OBJECTIF:
D'après le texte ci-dessous, répondez aux questions suivantes :
(a) Quelle part des ressources disponibles 1 % de la population mondiale possède-t-il ?
(b) Quelle proportion de la population mondiale ne possède rien ?
(c) À quoi 10 % de la population correspond-il à peu près ?

Il y a […] des chiffres fondamentaux, qu'il faut que tout le
monde connaisse, qu'il faut que tout le monde ait dans sa poche, des chiffres
qui sous-tendent ce qu'il faut bien appeler une logique de classe, extrêmement stricte,
extrêmement tranchée, et qui est telle qu'elle rend stupide ou impraticable la
norme démocratique, même la plus formelle. À un certain degré d'inégalité, parler
de démocratie ou de norme démocratique n'a plus aucun sens.
Je rappelle ces chiffres :
1 % de la population mondiale possède 46 % des ressources disponibles.
1 %-46 % : c'est presque la moitié.
10 % de la population mondiale possède 86 % des ressources disponibles.
50 % de la population mondiale ne possède rien.
Ainsi, la description objective de cette affaire, en matière de
population, en matière de masse, signifie que nous avons une oligarchie
planétaire qui représente à peu près 10 % de la population. Cette oligarchie
détient, je le répète, 86 % des ressources disponibles. 10 % de la population, ça
correspond peu près à ce qu'était la noblesse dans l'Ancien Régime. C'est à peu
près du même ordre.
Notre monde restitue, reconfigure, une situation oligarchique qu'il
a traversée et connue il y a longtemps et à laquelle, sous d'autres formes et
sous d'autres aspects, il revient.

ENREGISTREMENTS FOURNIS:

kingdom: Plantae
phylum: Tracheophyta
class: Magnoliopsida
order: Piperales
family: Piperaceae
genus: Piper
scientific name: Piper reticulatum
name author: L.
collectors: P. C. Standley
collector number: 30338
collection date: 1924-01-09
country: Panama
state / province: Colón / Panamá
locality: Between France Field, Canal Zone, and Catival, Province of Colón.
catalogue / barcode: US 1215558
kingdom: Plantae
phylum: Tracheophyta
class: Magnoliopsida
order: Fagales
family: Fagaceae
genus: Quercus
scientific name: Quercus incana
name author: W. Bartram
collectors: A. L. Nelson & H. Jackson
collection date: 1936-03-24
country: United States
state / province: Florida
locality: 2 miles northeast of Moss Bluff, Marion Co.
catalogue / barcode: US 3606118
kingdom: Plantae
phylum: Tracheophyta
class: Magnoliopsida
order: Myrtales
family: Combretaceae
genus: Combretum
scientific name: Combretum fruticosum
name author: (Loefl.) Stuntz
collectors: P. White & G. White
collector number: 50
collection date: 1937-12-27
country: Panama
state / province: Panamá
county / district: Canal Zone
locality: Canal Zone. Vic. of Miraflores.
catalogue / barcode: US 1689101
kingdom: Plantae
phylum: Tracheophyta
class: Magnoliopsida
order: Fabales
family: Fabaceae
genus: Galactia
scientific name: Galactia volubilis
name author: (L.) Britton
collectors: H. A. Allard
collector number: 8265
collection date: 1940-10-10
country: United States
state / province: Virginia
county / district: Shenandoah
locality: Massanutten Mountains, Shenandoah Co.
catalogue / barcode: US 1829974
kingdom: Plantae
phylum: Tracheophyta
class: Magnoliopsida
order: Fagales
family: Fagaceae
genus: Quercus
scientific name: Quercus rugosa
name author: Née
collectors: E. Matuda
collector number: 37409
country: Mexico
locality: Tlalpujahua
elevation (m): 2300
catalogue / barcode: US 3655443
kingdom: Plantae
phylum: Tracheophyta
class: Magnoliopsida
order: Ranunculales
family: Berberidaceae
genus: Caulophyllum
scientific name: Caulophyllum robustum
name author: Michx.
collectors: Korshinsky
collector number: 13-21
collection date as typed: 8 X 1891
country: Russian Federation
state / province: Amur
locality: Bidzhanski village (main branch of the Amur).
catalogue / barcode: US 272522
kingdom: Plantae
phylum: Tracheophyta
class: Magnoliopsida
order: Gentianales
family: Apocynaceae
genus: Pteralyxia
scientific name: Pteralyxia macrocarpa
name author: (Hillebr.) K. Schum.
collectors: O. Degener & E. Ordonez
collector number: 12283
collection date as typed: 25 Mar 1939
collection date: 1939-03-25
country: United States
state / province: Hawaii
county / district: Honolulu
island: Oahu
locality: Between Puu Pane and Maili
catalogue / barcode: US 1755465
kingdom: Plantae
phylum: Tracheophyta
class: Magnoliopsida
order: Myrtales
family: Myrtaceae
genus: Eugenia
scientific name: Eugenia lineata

SOLUTION COMPLÈTE:
(a) 46 % des ressources disponibles.
(b) 50 % de la population mondiale.
(c) À ce qu'était la noblesse dans l'Ancien Régime.